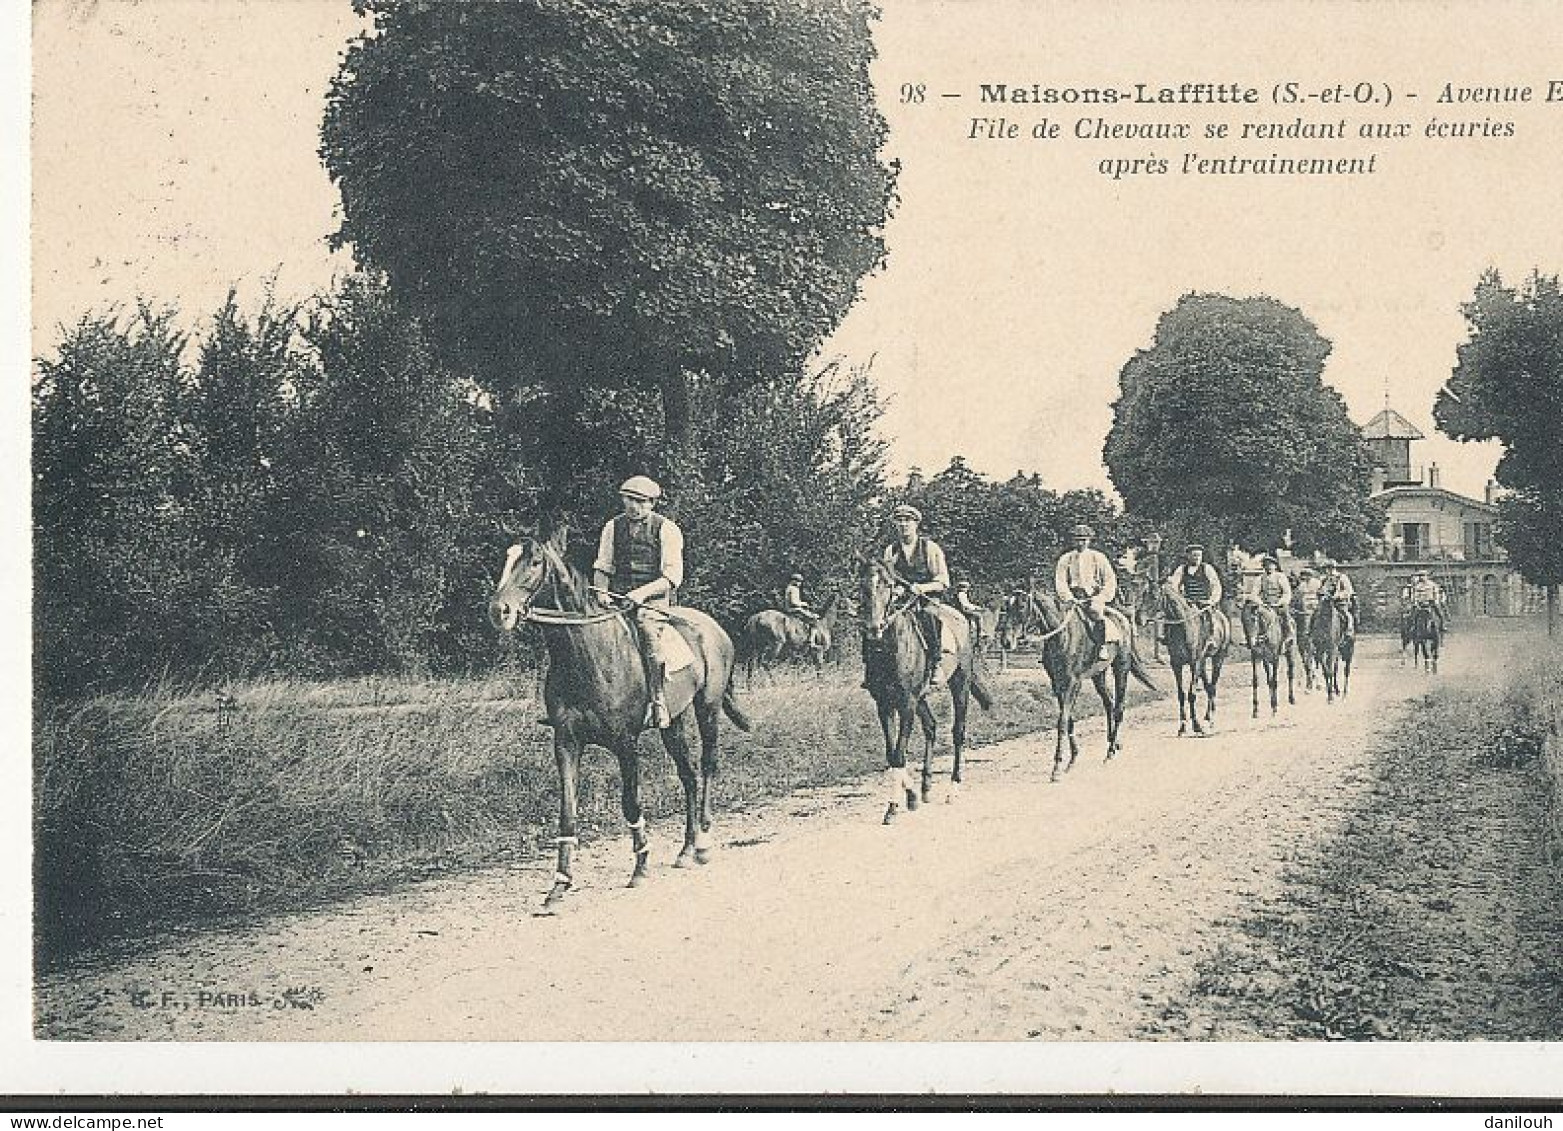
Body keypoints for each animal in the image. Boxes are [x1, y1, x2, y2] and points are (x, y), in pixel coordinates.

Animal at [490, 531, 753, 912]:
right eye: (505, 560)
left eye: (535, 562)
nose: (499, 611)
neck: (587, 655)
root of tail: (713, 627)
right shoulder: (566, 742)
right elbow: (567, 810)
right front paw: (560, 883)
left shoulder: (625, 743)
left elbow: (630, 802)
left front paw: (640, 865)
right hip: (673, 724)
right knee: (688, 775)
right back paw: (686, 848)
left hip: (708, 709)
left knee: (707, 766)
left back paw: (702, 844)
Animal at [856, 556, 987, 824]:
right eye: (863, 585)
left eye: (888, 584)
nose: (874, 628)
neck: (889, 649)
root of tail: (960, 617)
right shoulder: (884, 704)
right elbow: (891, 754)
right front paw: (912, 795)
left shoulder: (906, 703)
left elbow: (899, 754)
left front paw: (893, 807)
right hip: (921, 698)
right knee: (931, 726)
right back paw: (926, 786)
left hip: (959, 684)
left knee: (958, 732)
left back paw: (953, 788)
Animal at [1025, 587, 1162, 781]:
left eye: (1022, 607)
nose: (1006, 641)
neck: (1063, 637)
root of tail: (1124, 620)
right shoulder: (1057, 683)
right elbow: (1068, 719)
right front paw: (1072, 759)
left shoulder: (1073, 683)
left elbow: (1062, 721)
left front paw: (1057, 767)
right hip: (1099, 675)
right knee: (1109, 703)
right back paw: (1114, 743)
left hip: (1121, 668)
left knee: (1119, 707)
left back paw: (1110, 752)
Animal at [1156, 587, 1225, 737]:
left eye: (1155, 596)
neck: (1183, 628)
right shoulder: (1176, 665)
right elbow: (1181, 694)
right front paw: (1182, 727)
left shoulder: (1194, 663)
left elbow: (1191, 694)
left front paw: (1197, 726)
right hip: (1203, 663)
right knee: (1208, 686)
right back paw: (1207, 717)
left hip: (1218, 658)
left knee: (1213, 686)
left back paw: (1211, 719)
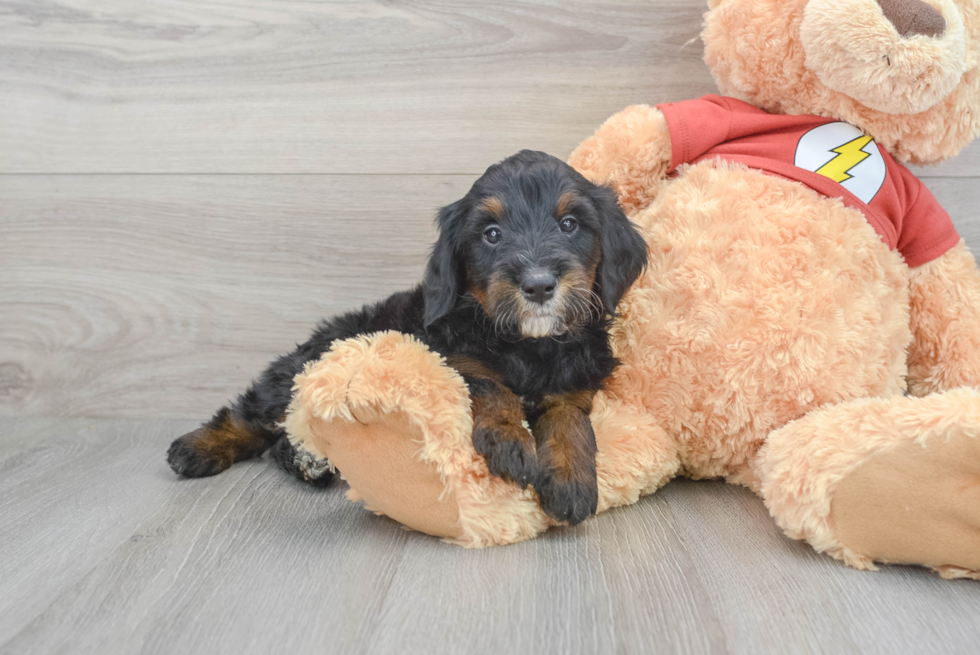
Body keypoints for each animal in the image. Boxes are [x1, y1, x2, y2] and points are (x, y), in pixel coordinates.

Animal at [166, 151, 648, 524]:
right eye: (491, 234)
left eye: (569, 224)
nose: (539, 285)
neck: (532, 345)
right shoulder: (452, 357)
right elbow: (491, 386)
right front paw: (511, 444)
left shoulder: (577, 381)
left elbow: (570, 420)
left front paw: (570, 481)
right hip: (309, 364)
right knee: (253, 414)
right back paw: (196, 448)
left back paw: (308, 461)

**Task**
If the word "elbow" is on a line above, return that line.

**Written answer**
right elbow: (567, 810)
left elbow: (630, 802)
right elbow: (891, 754)
left elbow: (899, 754)
right elbow: (1068, 719)
left elbow: (1062, 721)
right elbow: (1181, 694)
left elbow: (1191, 694)
right elbow: (491, 386)
left elbow: (570, 420)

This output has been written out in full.